Time for a quick recap of my 2018 reading. I’ve done several reading posts through the year so this can just be a summary.

Thanks to Goodreads I can report I read 71 books in 2018. 33 of those were fiction, the remaining 38 were mostly history and theology, with a few biographies thrown in. Though I have a large virtual stack of unread books in my Kindle app, most of my reading this year was still dead tree books. (Maybe this year I can start plowing through the electronic ones…)

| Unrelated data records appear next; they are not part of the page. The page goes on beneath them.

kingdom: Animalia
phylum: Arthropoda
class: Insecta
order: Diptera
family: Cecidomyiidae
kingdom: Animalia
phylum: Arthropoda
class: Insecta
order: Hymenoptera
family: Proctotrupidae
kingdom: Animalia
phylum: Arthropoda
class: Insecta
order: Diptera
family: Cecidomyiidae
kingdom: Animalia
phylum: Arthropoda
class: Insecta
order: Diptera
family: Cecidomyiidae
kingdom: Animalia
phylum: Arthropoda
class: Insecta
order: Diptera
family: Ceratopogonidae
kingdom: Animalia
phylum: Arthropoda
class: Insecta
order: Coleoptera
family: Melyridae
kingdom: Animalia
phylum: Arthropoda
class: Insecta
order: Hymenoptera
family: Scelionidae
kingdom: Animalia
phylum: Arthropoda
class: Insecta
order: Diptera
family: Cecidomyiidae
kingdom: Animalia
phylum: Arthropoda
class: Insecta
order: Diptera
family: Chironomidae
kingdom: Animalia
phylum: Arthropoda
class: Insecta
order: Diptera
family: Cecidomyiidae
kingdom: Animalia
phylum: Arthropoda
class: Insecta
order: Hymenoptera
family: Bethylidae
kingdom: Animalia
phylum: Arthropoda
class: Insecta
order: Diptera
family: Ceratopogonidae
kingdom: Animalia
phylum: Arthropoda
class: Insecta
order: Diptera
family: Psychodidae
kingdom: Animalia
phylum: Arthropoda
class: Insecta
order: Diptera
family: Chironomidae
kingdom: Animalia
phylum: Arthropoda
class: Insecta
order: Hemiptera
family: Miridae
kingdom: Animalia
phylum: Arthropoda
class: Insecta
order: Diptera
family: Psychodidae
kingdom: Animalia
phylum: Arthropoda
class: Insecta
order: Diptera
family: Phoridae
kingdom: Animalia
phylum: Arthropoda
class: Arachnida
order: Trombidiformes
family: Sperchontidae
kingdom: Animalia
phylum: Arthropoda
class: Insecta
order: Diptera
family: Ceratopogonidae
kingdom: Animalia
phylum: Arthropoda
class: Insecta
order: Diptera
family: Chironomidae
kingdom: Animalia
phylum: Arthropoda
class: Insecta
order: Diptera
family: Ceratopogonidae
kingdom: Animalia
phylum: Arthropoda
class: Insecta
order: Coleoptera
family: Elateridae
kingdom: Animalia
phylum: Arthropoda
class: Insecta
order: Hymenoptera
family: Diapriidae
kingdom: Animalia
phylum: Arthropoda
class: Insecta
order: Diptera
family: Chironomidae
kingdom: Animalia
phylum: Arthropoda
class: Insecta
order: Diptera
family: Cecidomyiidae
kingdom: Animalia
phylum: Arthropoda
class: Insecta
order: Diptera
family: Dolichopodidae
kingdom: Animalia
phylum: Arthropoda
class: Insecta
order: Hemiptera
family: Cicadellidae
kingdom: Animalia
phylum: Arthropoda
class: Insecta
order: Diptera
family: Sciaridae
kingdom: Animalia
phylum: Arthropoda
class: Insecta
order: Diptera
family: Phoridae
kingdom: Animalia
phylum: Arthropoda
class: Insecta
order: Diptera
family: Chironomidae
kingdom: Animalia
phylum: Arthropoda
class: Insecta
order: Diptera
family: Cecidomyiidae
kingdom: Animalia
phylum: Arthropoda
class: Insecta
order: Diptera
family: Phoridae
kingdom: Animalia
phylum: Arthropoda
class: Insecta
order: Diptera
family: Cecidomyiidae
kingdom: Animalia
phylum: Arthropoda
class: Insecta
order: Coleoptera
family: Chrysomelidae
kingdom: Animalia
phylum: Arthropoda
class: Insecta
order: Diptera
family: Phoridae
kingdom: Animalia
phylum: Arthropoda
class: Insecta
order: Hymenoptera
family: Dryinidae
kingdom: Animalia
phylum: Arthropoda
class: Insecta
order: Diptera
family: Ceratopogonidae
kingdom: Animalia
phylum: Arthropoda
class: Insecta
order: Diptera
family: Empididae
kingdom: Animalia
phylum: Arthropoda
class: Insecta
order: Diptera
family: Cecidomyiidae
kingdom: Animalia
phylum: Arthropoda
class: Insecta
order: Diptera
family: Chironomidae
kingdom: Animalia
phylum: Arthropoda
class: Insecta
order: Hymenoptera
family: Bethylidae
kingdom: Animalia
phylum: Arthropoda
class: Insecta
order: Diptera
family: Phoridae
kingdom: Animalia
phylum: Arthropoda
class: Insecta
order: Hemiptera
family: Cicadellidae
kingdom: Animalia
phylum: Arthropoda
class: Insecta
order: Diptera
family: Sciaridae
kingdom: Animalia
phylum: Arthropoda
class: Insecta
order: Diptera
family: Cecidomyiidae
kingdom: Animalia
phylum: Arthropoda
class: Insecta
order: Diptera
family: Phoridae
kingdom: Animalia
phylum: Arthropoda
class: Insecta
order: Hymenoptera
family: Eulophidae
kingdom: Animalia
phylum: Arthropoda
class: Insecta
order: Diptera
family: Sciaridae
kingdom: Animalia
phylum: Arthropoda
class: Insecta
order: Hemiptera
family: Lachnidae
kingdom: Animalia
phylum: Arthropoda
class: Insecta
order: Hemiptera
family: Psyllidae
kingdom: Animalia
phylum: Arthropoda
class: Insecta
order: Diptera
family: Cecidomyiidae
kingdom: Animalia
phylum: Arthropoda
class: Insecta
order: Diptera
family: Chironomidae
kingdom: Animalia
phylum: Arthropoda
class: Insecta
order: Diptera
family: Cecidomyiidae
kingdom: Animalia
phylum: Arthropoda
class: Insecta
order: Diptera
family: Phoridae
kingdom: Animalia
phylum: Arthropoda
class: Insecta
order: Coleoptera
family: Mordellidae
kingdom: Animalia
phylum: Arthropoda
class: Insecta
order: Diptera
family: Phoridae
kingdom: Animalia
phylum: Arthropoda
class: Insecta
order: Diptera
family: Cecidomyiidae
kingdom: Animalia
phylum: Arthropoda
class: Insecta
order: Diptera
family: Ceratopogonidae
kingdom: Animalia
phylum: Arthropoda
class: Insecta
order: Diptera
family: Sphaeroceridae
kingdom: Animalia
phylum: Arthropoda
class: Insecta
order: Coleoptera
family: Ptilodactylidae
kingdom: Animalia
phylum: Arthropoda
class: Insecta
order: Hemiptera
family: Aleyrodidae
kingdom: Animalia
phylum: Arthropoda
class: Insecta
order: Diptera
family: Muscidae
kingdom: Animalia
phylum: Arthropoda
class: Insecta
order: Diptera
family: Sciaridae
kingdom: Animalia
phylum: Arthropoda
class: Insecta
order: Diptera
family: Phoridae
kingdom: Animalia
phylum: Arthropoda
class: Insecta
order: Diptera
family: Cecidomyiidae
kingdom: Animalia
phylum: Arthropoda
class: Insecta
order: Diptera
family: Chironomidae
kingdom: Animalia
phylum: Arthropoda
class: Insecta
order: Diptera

A few notable favorites for the year:

Her Gates Will Never Be Shut: Hell, Hope, and the New Jerusalem by Bradley Jersak
Meeting Brad Jersak and hearing him teach this past summer at the Water to Wine Gathering was a highlight of my year. In this book Brad sketches a truly hopeful view of final things, of an eternal city whose gates are always open and inviting. I need to go re-read this one.

The Cross and the Lynching Tree by James H. Cone
I’m sure I wasn’t ready to read this one when it was published back in 2011. But to pick it up in late 2018 and read Dr. Cone’s insightful parallels between the cross on which Jesus suffered and the trees on which so many black people were lynched throughout American history was a powerful thing. I was struct by how the Bible is adaptable and interpretable (a more palatable word to some might be “relevant”) to such diverse swaths of the human experience.

The Calculating Stars by Mary Robinette Kowal
This one is a sort of alt-history crossed with Hidden Figures written from a strongly feminist viewpoint. Loved it. Next to pass it on to my daughters.

They weren’t all awesome.

Generally if I start in and after 40-50 pages I’m significantly unimpressed, I just put the book back on the return-to-library pile and pick up another one. Life’s too short to stick it out through bad books. There were a few clunkers, though, that I did manage to get all the way through and wouldn’t recommend. Two that stick out are Street Freaks by Terry Brooks (sci-fi writer trying cyber-punk and abusing every cliche in the genre) and The Darkening Age: The Christian Destruction of the Classical World by Catherine Nixey, which I wrote about earlier.

On to 2019!

I started the year thinking that I needed to burn through my Kindle and purchased book backlog. Then a week later I went to the library and borrwed four more books. Maybe I have a problem… but I guess it’s a good sort of problem to have.